En 2016 la progresía mundial se escandalizaba porque las agencias federales estadounidenses afirmaban que Rusia se había inmiscuido en las elecciones presidenciales. Un informe de 2019, del fiscal especial Robert Mueller, afirmaba que el Estado ruso había interferido en las elecciones presidenciales de 2016 de manera sistemática, aunque no se presentaron «pruebas suficientes» de lo denunciado. En 2023, un reporte del fiscal especial John Durham, concluyó que la investigación del FBI sobre la presunta injerencia rusa en aquellos comicios partió de «información de inteligencia que no había sido analizada ni corroborada». Sin embargo, sí fue corroborable que en 2016, Joe Biden pidió, en una conferencia de prensa, la destitución del fiscal ucraniano Viktor Shokin, que investigaba a Burisma Holdings por corrupción. Burisma era la empresa de la que su hijo, el inefable Hunter, formaba parte de la junta directiva. Esa injerencia real y evidente no pareció escandalizar a nadie.
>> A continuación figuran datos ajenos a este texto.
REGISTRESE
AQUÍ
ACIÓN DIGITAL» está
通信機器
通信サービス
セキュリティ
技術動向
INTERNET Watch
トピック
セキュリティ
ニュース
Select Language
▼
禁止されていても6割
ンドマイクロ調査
Sorprende lo útil que está siendo la acusación de injerencia extranjera como excusa para cancelar ideas, políticos y opiniones. Como excusa para salvar la democracia, una acusación de injerencia extranjera puede dejar fuera de juego a un candidato político, aun cuando éste cuente con un gran apoyo popular. Es más, resulta especialmente útil si el candidato posee gran apoyo popular.
La expresión «injerencia electoral» puede abarcar realidades muy diversas, por eso mismo es muy versátil para quienes pretenden usarla como ariete judicial. Los tribunales actúan como herramientas del statu quo, no sólo en las elecciones, sino también en leyes y políticas contrarias al establishment progresista. El impacto real de una injerencia es difícil de evaluar, pero la percepción de dicha injerencia por parte de los votantes es un indicador clave, especialmente cuando existen operaciones de injerencia extranjera en competencia.
La injerencia es un hecho ineludible, salvo que se impidiera que los ciudadanos de un país tuvieran contacto alguno con el exterior, así como con la producción de mensajes y contenidos de índole política en otros soportes como el arte, el periodismo o el intercambio académico. Pero como esta alocada posibilidad daría por tierra con cualquier democracia, va de suyo que en democracia no pueden censurarse los intercambios entre personas y menos con la excusa de salvar la democracia. La pregunta, en consecuencia, no es si hay injerencias sino de quiénes y en qué formato. Y, fundamentalmente, si existen injerencias buenas e injerencias malas. Tal vez porque no es sencillo admitir hasta qué punto la línea entre «apoyo democrático» y «manipulación política» es más delgada de lo que la polarización nos permite aceptar.